Ameroid Band Constrictor-Induced Arterial Occlusion Simulates Peripheral Vascular Disease in a Porcine Model
Introduction: Gradually tightening vascular occluders such as ameroid constrictors are used to model chronic ischemia and may recapitulate human ischemic disease pathophysiology and atherosclerotic plaque progression better than acute ligation. Ultrasonic power Doppler (US-PD) imaging uses Doppler sampling and filtering techniques that significantly increase the sensitivity and specificity of routine sonographic instruments for imaging spatially disorganized patterns of peripheral perfusion without contrast enhancement.
Objective: To compare sensitivity of US-PD with dynamic contrast-enhanced magnetic resonance imaging (DCE-MRI) techniques for measuring endothelial function and determining vascular perfusion.
Methods: Four 6-month-old, castrated male, Yucatan minipigs were operated. A~9 cm incision was made in the skin and subcutaneous tissues of the right hindlimb from the inguinal ligament toward the stifle, preserving the femoral artery and vein. The superficial femoral artery was isolated using blunt and sharp dissection, and a 3.5 mm ameroid band constrictor was placed proximally. A single interrupted suture of 3-0 PDS was placed through the pectineus fascia and lumen of the ring to secure the ring proximally and prevent slippage distally. The surgical wound was closed in 3 layers. Animals were imaged by US-PD and DCE-MRI at 1,2,3, and 4 weeks following ameroid placement.
Results: All pigs recovered from anesthesia and healed from surgery without incident. Flow through the superficial femoral artery was substantially decreased by 3-4 weeks in all pigs, however, DCE-MRI revealed minimal decreases in muscle perfusion. Prior to euthanasia, all pigs were injected with fluorescent microspheres, and arterial blood samples were obtained. Following euthanasia, muscle samples were harvested and processed to determine tissue fluorescence density (TFD) which is proportional to the number of spheres trapped in tissue capillaries.
Conclusion: Ameroid constrictors provide gradual occlusion of arteries and can be reliably used in translational studies using animal models designed to mimic chronic progressive vascular occlusion.
------------------------------------------------------------
Problems to solve:
1) In the porcine ameroid abstract, copy out everything from "Conclusion: Ameroid constrictors" down to "progressive vascular occlusion.".
2) Turn the paragraph of the porcine ameroid abstract that begins "Results: All pigs recovered" into a short bulleted list that keeps its main facts.
------------------------------------------------------------
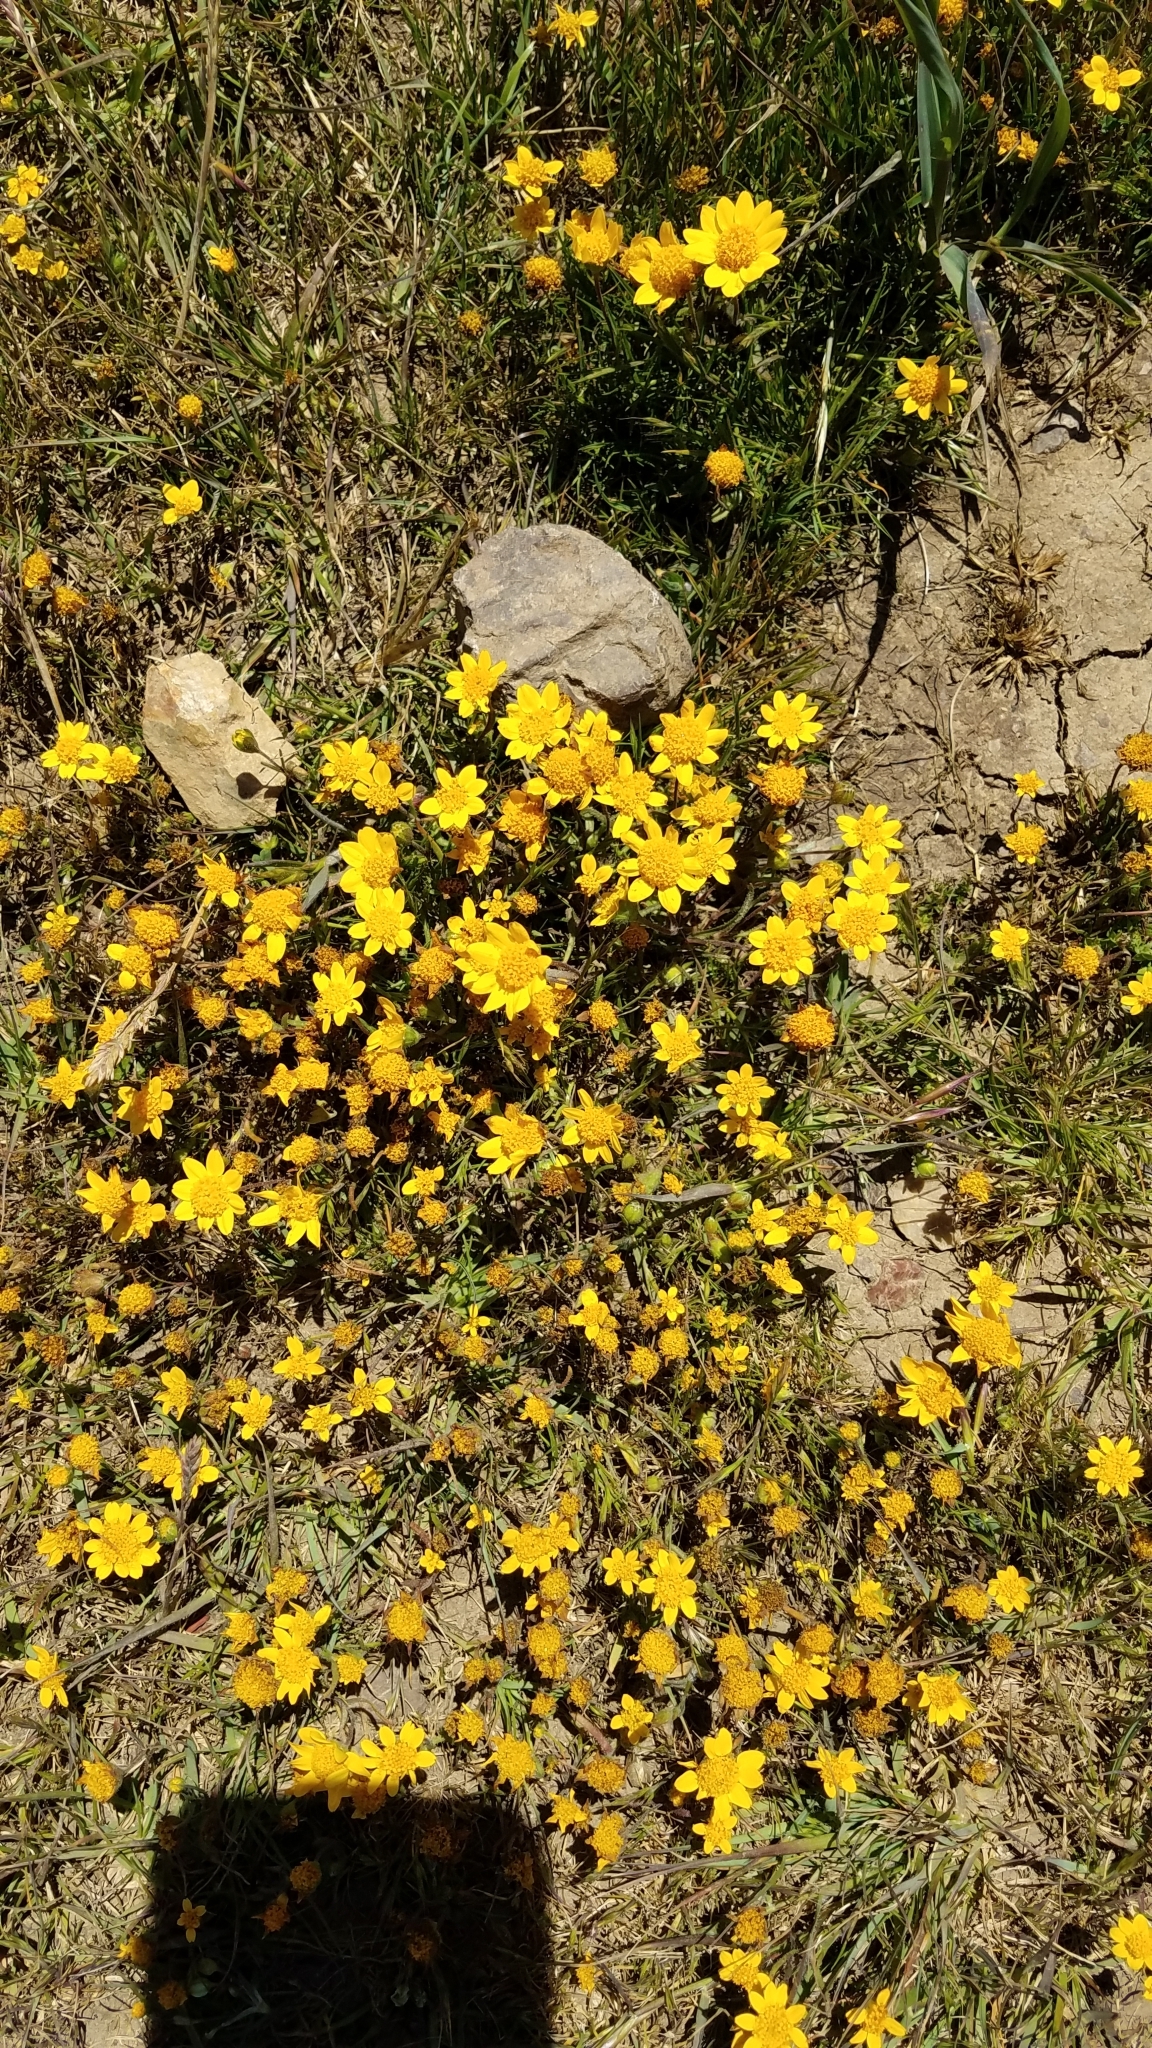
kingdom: Plantae
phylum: Tracheophyta
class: Magnoliopsida
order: Asterales
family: Asteraceae
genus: Lasthenia
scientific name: Lasthenia gracilis
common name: Common goldfields
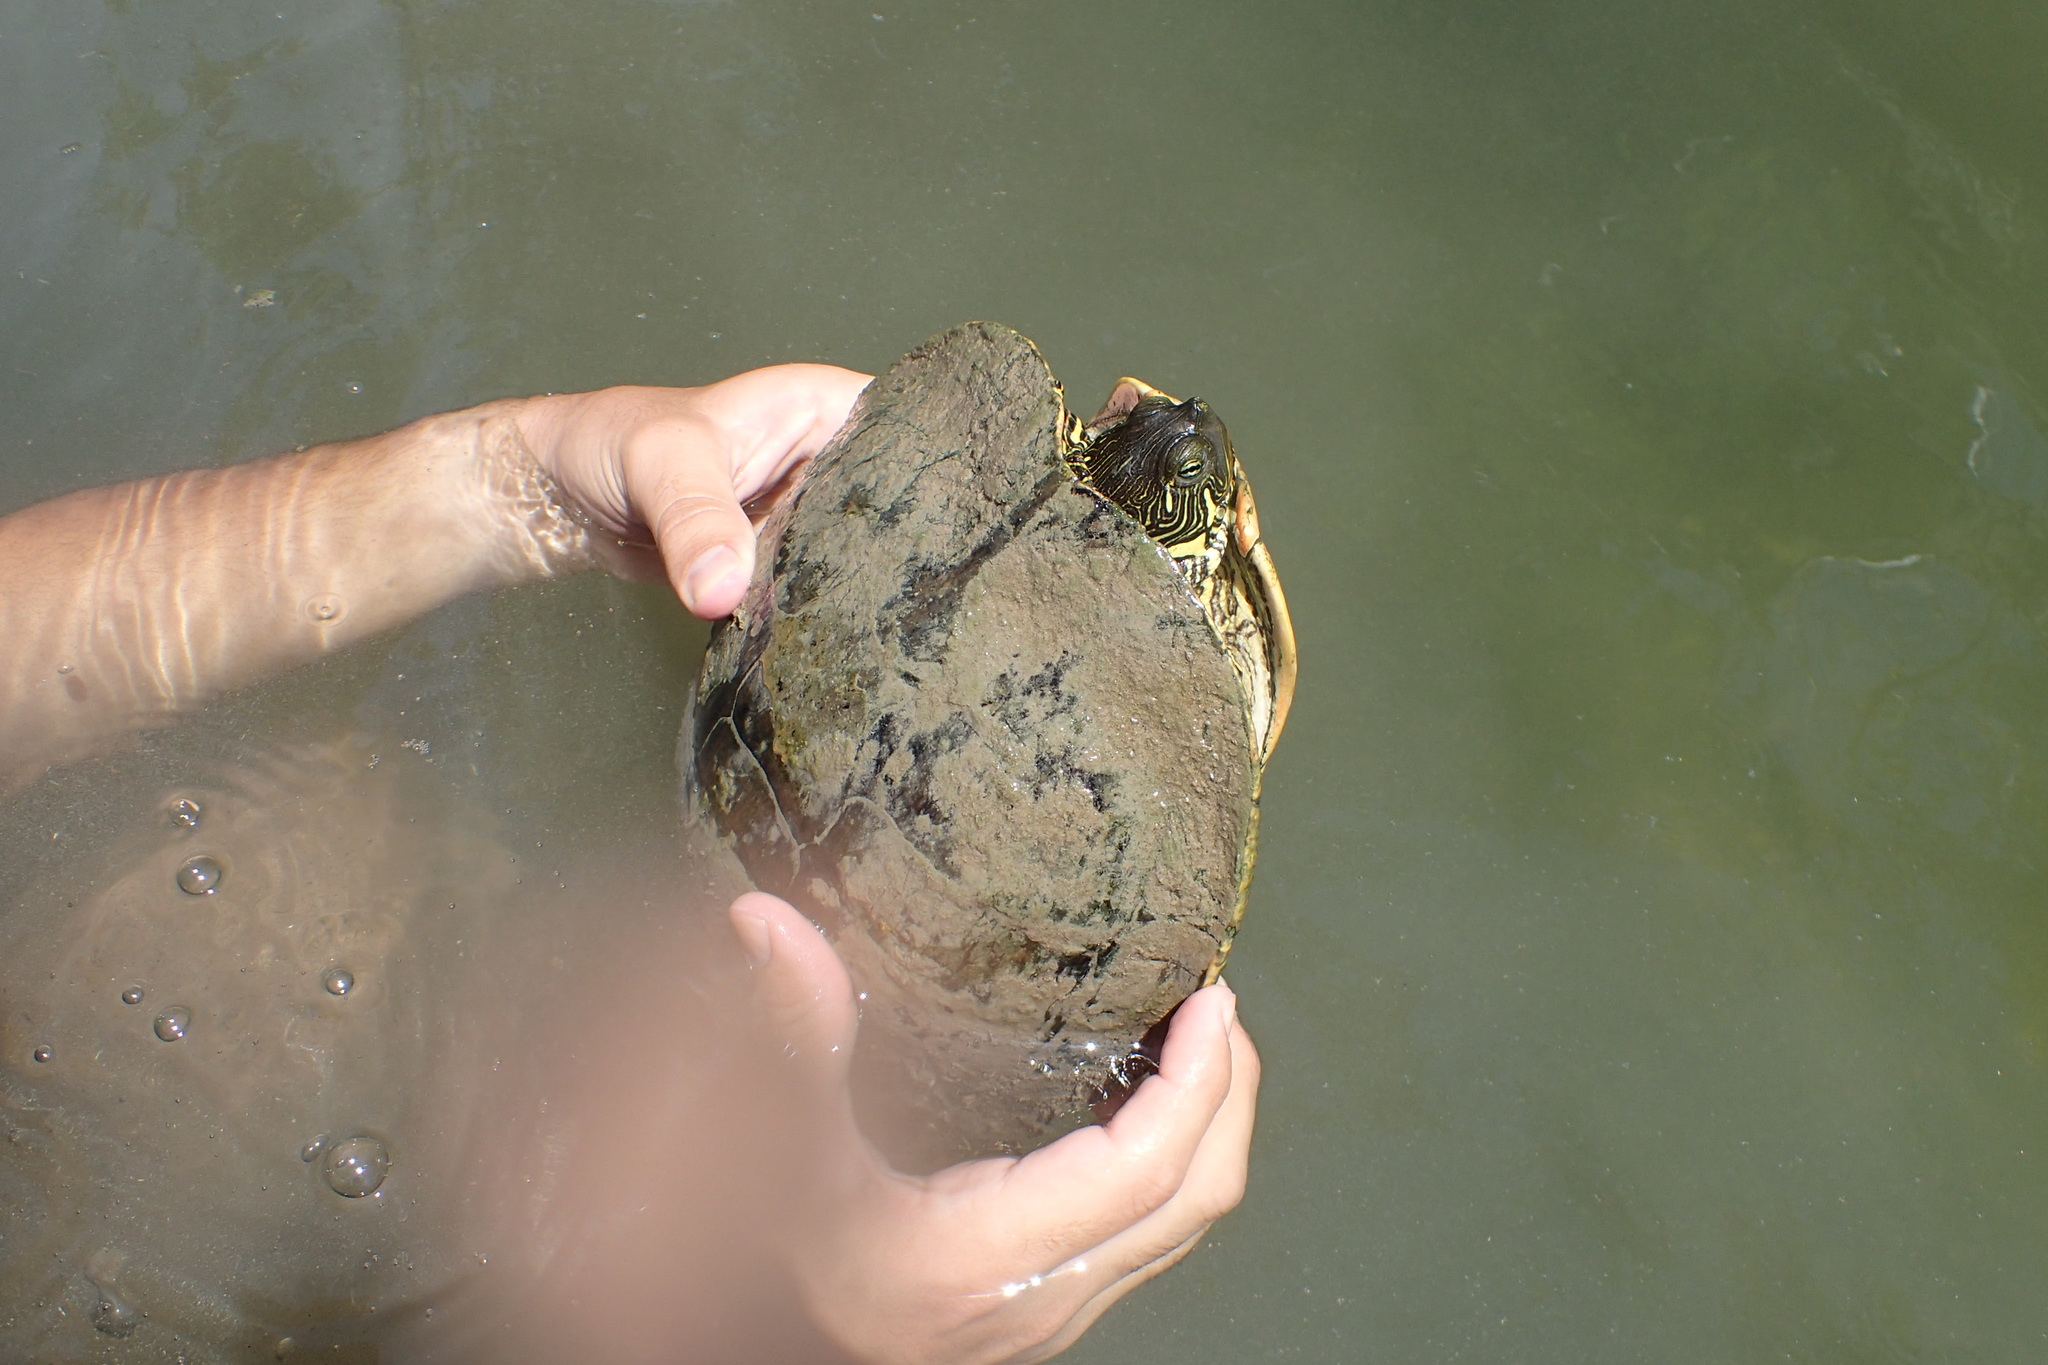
------------------------------------------------------------
Exercise answers:
1)
Conclusion: Ameroid constrictors provide gradual occlusion of arteries and can be reliably used in translational studies using animal models designed to mimic chronic progressive vascular occlusion.

2)
- All pigs recovered from anesthesia and healed from surgery without incident.
- By 3–4 weeks, flow through the superficial femoral artery was substantially decreased in all pigs, but DCE-MRI showed minimal decreases in muscle perfusion.
- Before euthanasia, all pigs were injected with fluorescent microspheres, and arterial blood samples were taken.
- After euthanasia, muscle samples were harvested and processed to determine tissue fluorescence density (TFD), which is proportional to the number of spheres trapped in tissue capillaries.